The company itself is loss-making, and therefore no P/E, making it one of the highest risk
speculative stocks out there. To make matters worse, earnings have been falling further into the
negative. It's no surprise that traditional analysts aren’t all that optimistic.
The firm did manage to reverse years of falling revenue with a massive increase in sales during
Q4 2021. But first-quarter sales are forecast to return to the mean. GameStop is expected to
report quarterly sales of $1.3B, substantially lower than the $2.3B QoQ. Where there is a
positive note in the forecasts is that even though EPS is expected to be much lower than last
year, it is forecast to be slightly higher than the prior quarter at -$1.45.
What to look out for
Forecasting the reaction of the market to earnings can be particularly challenging given the
meme-stock nature of price fluctuations. Reddit traders pay attention to different factors than
traditional analysts!
One of the issues that the company has to deal with is the influx of cash from all the attention
needed to reorient the firm away from a business model that caused traditional analysts to short
it during the pandemic.
Last quarter, the company doubled its cash reserves and expanded inventory. Normally this
would be a good sign, but it appears GameStop is struggling to expand into a newly lucrative
area. This is why investors could be focused more on the CEO's comments about where the
company is expected to go, than any of the underlying financials.
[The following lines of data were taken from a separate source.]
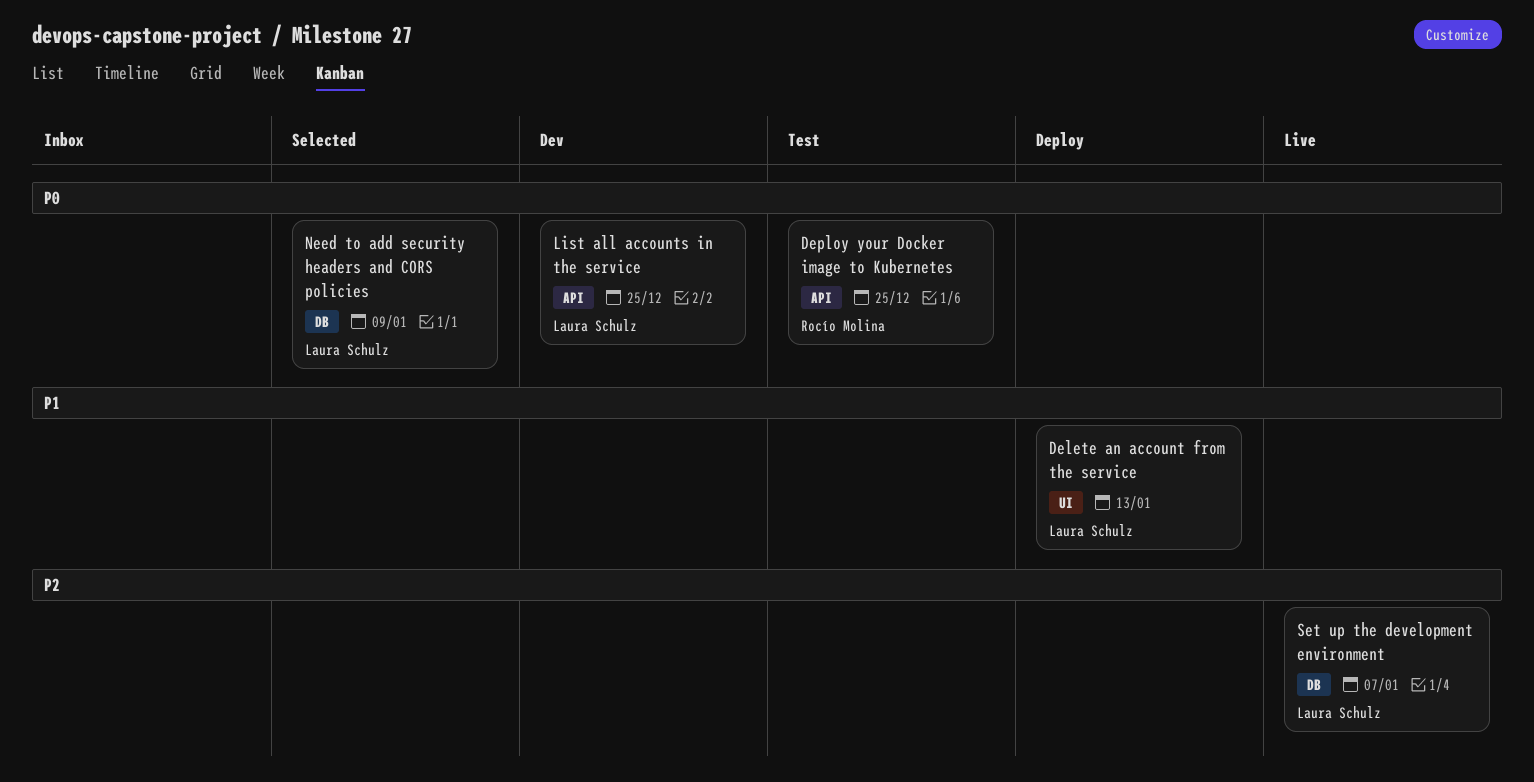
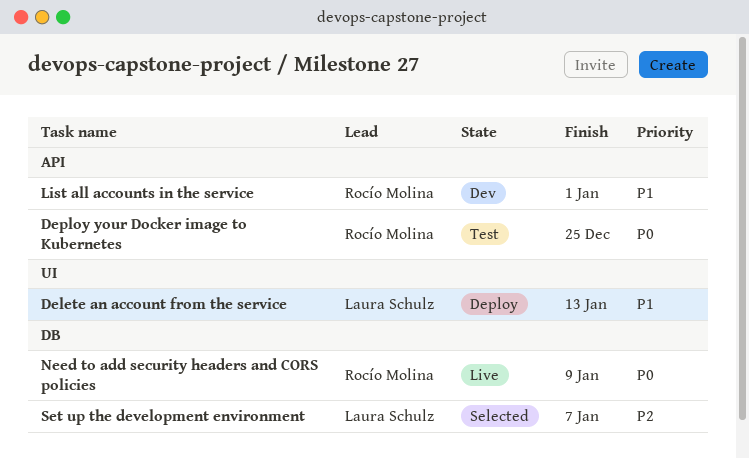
List all accounts in the service, owner: Laura Schulz -> Rocío Molina
List all accounts in the service, priority: P0 -> P1
List all accounts in the service, due: Dec 25 -> Jan 1
Need to add security headers and CORS policies, status: Selected -> Live
Need to add security headers and CORS policies, owner: Laura Schulz -> Rocío Molina
Set up the development environment, status: Live -> Selected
GME is halfway up to the gap
There is a gap between $287 and $292, which sits at nearly double the current GME share
price. Were this gap to be filled, it would mean a near-doubling of the price from current levels.
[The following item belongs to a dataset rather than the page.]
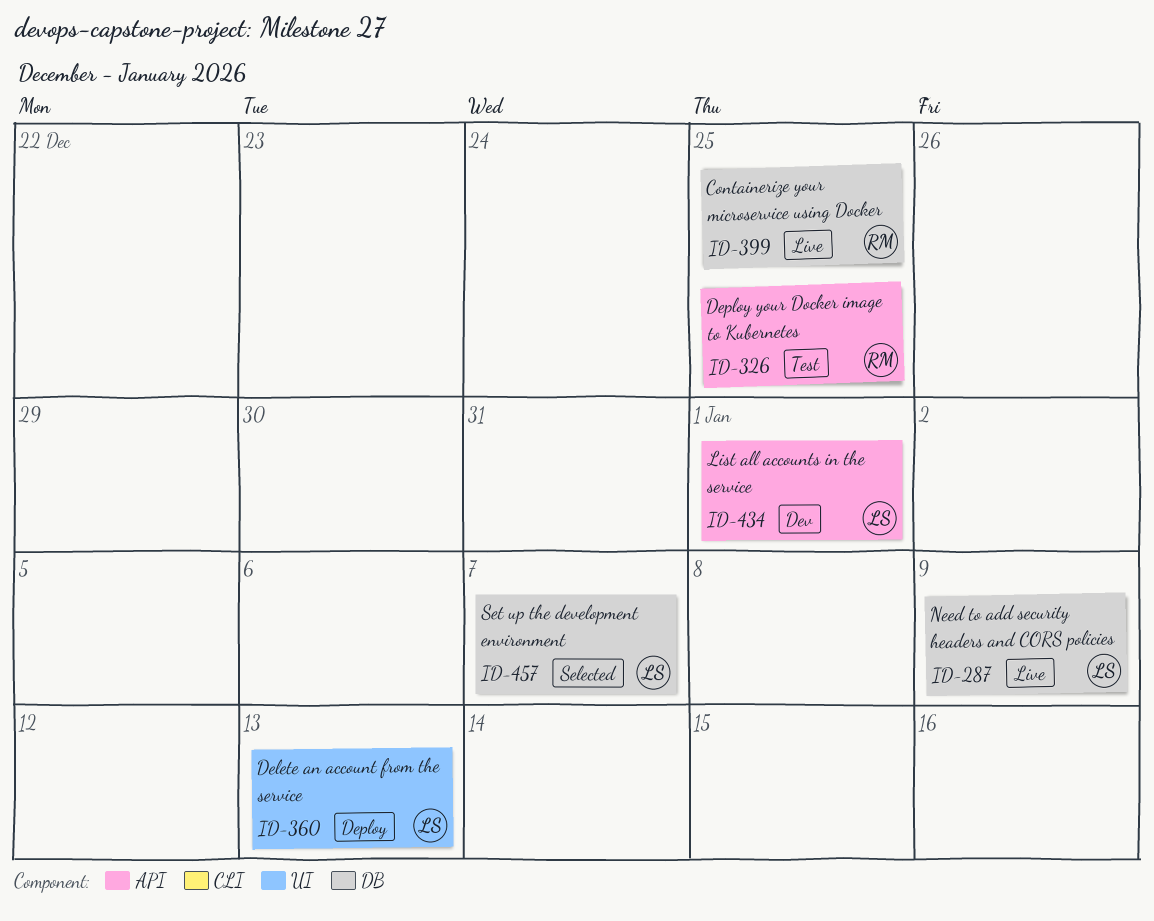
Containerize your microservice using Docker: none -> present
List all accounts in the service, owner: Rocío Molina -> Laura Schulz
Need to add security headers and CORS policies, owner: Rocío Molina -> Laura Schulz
GME is now testing the $482-255 bearish trendline that began at $482 and crossed through the
$255 peak, as well as the 50-day moving average. What remains to be seen then, is whether
traders can maintain prices above $130. A failure at the trendline brings $50 back into the game
plan.
Key takeaways
GameStop is on the popular side of speculative stocks, but with no P/E and falling quarterly
earnings analysts are not optimistic. The meme stock is still sought-after with retail traders
though. If a bear market rally in stock indices began last week, meme traders could gravitate to
GME for the possibility of outsized gains.
The firm expanded its cash reserves and inventory, but it is still struggling to expand to new
areas. Investors may focus on the CEO’s comments about the firm’s expansion plans, but with
retail traders paying attention to different factors, the stock can react in unpredictable ways.